▸ **Reading passage**
Expert's Rating
Pros
Cons
Our Verdict
If you’re a Launchbar or Butler user, there’s probably little reason to switch to Quicksilver. But if you’re not using any of them, you should be. And, if you asked my advice, I’d tell you to try Quicksilver first. But I’m not going to try to argue that it’s your only worthy option. Just because I can’t live without it doesn’t mean you can’t.
When I returned to the Mac after wandering in the Windows wilderness for a couple of years, Quicksilver was one of the first apps I downloaded. The primary reason: I wanted a quick way to launch any of my applications or documents from the keyboard.
Of course, that still left me with several alternatives, LaunchBar ( ) and Butler ( ) among them. But I chose Quicksilver, largely thanks to the reputation it had acquired among some productivity geeks I knew and respected.
Now Quicksilver (
; free) is the Application I Can Not Live Without.Like LaunchBar and Butler, Quicksilver is first and foremost an excellent application launcher. It loads when I log in, then sits quietly in the background until I hit Control-spacebar to invoke it. (I switched to that combo from the default Command-spacebar, which OS X’s Spotlight has appropriated.) After Quicksilver pops up, I start typing and it starts finding stuff—applications, documents, iTunes tracks, Firefox bookmarks, and anything else on my system I’ve told it to catalog—whose names match that text I’ve typed.
Like Launchbar, Quicksilver is adaptive, meaning it learns my preferences the more I use it. The first couple of times I type EX
, for example, it might think I want to open up my expense report form. But by hitting the right arrow key, I can choose from a list of other matching items. Over time, as I repeatedly select Microsoft Excel from that last, Quicksilver learns that EX
means Excel
and starts offering that first.
Once I’ve found the thing I want, I can hit Return to open it. Or I can tab over to Quicksilver’s Actions pane and do something else. For example, if I’ve found a document, those actions could include Open, Open With…, Email to, Move To, and on and on. With the advent of Tiger, possible actions include Search in Spotlight Window. (That can actually speed up Spotlight searches, because it makes Spotlight looks for the complete text string, not each letter as I type.)
If hitting Control-spacebar then typing two or three letters is too much work for you, Quicksilver lets you program QuicKeys-like keystroke triggers to launch specific applications and documents. It’s also extremely extensible. You can get Quicksilver plug-ins for everything from Adium to Transmit FTP, including OS X’s own Address Book, iChat, iPhoto, iTunes, Mail, Safari, and Terminal.

▸ **Given data**
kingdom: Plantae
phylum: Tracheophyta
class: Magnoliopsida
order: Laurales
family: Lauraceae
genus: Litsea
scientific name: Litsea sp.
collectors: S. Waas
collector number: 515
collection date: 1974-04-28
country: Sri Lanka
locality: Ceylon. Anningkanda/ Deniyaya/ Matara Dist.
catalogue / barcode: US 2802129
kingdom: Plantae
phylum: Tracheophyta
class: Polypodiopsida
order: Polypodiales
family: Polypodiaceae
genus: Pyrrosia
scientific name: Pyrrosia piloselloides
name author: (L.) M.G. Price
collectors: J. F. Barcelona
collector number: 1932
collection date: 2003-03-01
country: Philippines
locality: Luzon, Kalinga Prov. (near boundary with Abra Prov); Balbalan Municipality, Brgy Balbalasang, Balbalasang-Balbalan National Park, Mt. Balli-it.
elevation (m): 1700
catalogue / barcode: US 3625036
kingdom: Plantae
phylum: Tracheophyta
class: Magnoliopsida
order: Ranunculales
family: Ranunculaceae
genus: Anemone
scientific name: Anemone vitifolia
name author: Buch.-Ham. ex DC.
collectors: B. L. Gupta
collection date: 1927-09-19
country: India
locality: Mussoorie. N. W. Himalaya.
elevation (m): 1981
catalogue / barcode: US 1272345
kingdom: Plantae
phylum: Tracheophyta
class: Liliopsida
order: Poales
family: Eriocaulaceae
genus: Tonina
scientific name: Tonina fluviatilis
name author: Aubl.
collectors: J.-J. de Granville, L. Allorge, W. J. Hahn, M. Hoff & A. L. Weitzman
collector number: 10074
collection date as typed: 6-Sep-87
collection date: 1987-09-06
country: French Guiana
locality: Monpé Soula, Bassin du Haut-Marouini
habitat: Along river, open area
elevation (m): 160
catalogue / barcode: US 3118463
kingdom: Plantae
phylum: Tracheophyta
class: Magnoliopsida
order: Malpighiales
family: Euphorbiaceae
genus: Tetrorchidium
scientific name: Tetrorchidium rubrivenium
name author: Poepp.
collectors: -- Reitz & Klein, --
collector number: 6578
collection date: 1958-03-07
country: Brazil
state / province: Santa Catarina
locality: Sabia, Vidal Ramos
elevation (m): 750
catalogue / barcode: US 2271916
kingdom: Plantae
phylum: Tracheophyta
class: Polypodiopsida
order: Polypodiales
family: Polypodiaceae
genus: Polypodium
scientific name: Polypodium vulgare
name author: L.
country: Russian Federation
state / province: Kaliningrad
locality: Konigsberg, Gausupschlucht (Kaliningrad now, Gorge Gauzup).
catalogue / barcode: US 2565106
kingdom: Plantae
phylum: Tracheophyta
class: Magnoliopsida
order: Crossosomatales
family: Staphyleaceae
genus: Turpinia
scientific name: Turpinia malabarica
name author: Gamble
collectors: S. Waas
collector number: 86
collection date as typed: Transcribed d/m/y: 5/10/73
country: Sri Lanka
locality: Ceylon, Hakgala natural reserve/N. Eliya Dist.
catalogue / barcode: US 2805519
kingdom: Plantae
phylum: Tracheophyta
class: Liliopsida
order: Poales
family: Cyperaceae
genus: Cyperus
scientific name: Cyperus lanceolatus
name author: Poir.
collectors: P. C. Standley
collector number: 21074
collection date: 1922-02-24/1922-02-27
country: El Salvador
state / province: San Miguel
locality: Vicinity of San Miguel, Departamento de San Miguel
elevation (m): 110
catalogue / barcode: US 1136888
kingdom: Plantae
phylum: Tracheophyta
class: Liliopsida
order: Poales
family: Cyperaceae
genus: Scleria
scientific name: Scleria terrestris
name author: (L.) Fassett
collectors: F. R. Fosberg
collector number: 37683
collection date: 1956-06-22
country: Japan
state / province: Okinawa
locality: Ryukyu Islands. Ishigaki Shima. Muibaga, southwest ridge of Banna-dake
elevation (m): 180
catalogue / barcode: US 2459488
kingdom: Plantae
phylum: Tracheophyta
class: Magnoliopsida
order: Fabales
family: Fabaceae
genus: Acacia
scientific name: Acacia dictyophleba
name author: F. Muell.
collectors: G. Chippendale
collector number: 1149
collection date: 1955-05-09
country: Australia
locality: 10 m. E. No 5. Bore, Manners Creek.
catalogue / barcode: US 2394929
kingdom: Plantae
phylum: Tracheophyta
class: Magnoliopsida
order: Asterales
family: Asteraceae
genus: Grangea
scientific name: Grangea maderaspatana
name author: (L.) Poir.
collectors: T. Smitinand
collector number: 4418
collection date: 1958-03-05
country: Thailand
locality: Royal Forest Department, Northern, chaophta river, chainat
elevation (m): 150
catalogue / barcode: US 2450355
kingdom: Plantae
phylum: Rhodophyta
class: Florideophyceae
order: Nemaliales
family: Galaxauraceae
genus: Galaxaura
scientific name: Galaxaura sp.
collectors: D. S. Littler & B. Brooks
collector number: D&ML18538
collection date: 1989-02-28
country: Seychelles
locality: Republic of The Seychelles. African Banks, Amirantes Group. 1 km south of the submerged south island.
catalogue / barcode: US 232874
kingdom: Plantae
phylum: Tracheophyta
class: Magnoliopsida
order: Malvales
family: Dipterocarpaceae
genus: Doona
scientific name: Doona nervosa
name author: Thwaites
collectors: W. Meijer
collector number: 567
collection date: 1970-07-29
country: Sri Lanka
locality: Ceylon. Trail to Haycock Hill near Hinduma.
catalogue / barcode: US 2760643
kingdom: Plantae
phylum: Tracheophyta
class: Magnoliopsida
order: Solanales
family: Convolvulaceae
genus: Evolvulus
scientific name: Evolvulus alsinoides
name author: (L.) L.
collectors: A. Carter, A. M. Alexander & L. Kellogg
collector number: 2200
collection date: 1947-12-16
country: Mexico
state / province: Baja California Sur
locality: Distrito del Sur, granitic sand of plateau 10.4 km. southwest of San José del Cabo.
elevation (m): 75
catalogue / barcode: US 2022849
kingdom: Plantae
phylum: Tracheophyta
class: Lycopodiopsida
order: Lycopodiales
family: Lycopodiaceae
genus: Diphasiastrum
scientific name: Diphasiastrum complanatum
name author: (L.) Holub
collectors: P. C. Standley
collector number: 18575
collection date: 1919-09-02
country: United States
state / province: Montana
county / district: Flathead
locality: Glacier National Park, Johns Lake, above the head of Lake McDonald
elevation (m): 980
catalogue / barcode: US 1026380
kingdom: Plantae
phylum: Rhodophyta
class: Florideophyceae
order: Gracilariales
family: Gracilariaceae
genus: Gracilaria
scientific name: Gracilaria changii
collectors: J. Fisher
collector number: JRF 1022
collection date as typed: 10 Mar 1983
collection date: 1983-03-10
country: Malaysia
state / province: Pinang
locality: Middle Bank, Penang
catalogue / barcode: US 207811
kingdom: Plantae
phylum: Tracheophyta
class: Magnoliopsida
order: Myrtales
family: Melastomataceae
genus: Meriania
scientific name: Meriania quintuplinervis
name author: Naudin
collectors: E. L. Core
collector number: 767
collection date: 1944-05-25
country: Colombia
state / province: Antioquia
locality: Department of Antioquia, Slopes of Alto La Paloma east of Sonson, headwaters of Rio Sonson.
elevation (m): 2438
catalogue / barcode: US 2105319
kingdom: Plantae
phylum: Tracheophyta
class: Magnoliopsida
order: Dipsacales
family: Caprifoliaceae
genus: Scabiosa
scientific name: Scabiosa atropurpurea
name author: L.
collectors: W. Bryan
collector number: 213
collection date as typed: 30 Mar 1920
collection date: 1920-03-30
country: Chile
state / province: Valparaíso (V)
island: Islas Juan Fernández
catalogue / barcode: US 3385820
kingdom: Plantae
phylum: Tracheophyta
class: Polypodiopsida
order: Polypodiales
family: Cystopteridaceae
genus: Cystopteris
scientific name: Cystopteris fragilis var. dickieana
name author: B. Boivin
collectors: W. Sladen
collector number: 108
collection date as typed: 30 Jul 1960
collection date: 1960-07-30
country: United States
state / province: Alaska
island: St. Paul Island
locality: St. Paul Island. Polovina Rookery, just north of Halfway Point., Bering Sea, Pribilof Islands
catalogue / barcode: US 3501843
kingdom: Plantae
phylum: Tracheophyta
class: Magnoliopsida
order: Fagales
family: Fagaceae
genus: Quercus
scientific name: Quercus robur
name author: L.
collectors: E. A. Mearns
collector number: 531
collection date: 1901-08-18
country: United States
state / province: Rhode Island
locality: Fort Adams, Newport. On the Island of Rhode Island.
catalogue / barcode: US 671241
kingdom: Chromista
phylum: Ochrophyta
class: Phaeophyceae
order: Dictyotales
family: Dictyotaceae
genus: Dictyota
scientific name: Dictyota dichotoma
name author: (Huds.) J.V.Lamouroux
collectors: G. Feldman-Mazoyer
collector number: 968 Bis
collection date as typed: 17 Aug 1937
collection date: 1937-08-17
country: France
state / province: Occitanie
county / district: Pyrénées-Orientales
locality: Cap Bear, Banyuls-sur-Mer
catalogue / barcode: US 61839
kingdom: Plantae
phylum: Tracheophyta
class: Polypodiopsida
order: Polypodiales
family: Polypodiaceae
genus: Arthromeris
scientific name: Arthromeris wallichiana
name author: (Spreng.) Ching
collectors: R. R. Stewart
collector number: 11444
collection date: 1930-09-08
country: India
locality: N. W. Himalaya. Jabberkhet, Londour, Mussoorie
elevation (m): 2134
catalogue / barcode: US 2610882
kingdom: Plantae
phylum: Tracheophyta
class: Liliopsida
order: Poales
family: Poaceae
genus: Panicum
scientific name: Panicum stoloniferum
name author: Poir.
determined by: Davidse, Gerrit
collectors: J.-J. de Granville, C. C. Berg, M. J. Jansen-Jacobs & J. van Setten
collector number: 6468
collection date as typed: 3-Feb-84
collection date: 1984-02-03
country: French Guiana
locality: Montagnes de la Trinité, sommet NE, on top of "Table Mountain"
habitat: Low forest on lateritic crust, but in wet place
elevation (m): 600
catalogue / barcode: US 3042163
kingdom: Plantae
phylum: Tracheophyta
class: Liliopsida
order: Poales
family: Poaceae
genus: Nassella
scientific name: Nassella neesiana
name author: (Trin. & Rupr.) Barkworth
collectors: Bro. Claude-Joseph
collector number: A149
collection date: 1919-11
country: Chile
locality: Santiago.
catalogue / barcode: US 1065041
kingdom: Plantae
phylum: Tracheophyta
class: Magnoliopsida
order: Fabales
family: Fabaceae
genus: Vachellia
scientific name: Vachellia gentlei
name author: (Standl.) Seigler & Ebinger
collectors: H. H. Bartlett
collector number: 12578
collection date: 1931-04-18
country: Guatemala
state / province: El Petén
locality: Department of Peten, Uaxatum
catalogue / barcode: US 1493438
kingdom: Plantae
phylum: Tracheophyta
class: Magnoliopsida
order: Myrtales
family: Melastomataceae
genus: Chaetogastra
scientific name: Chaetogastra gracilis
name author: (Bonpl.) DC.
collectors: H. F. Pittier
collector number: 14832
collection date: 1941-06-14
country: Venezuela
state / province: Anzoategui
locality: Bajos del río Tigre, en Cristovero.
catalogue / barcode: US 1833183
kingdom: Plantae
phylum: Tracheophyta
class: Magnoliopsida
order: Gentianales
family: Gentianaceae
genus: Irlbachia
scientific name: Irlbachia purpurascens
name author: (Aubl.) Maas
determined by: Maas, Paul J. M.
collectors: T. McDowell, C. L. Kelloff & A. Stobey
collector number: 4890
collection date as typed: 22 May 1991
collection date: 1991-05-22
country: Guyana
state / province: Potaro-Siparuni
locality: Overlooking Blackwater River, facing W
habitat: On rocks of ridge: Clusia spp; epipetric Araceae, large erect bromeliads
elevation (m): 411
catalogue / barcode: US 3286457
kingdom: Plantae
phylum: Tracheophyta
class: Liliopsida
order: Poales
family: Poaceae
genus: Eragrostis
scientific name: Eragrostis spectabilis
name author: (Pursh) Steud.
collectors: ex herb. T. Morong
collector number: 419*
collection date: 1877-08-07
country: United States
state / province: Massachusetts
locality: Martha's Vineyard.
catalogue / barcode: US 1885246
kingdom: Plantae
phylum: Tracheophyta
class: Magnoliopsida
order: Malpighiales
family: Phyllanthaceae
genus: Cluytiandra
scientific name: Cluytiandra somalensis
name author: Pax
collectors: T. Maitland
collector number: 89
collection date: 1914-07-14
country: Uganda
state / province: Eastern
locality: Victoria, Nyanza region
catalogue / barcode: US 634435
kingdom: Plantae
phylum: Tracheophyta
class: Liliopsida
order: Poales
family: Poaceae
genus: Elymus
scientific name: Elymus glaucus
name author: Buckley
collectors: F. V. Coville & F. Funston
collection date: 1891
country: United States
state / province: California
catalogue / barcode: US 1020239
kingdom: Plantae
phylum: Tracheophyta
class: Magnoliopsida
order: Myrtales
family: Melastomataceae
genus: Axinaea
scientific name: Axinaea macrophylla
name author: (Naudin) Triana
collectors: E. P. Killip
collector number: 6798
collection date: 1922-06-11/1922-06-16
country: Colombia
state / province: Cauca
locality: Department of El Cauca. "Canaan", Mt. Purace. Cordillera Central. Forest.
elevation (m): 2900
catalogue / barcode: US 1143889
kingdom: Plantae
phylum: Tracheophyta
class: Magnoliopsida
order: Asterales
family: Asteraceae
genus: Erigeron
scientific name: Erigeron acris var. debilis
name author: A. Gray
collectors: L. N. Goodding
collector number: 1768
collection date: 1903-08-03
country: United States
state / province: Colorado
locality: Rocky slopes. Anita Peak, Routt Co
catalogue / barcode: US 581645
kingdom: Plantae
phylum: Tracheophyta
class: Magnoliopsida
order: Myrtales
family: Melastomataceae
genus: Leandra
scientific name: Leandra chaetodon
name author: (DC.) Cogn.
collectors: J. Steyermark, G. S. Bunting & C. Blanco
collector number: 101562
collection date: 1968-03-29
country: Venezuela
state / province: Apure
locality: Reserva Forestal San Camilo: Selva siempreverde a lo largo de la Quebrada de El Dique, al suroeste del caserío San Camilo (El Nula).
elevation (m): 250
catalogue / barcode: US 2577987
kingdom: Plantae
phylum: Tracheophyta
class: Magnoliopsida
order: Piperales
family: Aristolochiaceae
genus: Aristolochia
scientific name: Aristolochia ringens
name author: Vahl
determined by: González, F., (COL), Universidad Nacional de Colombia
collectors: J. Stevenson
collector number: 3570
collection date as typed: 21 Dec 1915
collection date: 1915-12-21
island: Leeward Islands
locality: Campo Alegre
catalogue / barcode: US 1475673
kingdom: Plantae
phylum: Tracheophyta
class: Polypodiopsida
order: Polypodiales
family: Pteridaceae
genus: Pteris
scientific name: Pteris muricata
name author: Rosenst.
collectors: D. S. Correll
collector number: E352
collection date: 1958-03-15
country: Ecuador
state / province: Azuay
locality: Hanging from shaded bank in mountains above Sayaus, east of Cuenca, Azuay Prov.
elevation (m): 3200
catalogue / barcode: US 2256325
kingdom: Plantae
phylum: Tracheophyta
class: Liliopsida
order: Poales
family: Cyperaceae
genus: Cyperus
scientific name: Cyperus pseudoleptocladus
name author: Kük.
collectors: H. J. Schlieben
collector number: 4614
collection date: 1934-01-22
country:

▸ **Activity A**
Repeat the Quicksilver review word for word, starting with "Of course, that" and going on through "text I’ve typed.".
▸ **Activity B**
Decide whether each statement agrees with the Quicksilver review, answering yes or no and quoting the words of the review that decide it: (i) The writer invokes Quicksilver with Control-spacebar. (ii) The writer argues that Quicksilver is the only worthy option. (iii) Quicksilver plug-ins are available for Safari.
▸ **Activity C**
Carry the Quicksilver review further, picking up after its final sentence.
The items are separate material and have no connection to the Quicksilver review.

▸ **Written response A**
Of course, that still left me with several alternatives, LaunchBar ( ) and Butler ( ) among them. But I chose Quicksilver, largely thanks to the reputation it had acquired among some productivity geeks I knew and respected.
Now Quicksilver (
; free) is the Application I Can Not Live Without.Like LaunchBar and Butler, Quicksilver is first and foremost an excellent application launcher. It loads when I log in, then sits quietly in the background until I hit Control-spacebar to invoke it. (I switched to that combo from the default Command-spacebar, which OS X’s Spotlight has appropriated.) After Quicksilver pops up, I start typing and it starts finding stuff—applications, documents, iTunes tracks, Firefox bookmarks, and anything else on my system I’ve told it to catalog—whose names match that text I’ve typed.

▸ **Written response B**
(i) Yes: "until I hit Control-spacebar to invoke it"
(ii) No: "But I’m not going to try to argue that it’s your only worthy option."
(iii) Yes: "including OS X’s own Address Book, iChat, iPhoto, iTunes, Mail, Safari, and Terminal"

▸ **Written response C**
As a result of all this flexibility, I use Quicksilver instead of Spotlight. (It doesn’t search metadata, but if I know the name of the file I need, Quicksilver is way quicker.) I also use it instead of the Finder, as it lets me quickly navigate my doc folders without ever leaving the keyboard. If I really wanted to, I could even use it as a front-end to Firefox (as noted, it catalogs my bookmarks), iTunes, Entourage—pretty much everything I use.
Quicksilver is one of those freeware program that seems to be in a permanent state of beta testing (it’s currently at release number 48). But except for a slightly hinky Halloween-themed version that appeared for a few weeks last fall, it’s been rock-solid for me for months.
As for comparing Launchbar, Quicksilver, and Butler, there are plenty of little differences. For example, unlike Launchbar, Quicksilver won’t let you easily scan through a list of open recently used files when you select an application. But it does some nifty things with plain text that Launchbar can’t.
Those subtle differences aside, though, let’s be frank: Quicksilver, Launchbar, and Butler each do roughly the same things, and the choice between them is more a matter of subjective preference than of objective comparison. Like e-mail clients, text editors, and Web browsers, launchers are very personal. They either fit the way you work and think or they don’t. Once you choose one and use it for a while, switching to another becomes almost unthinkable.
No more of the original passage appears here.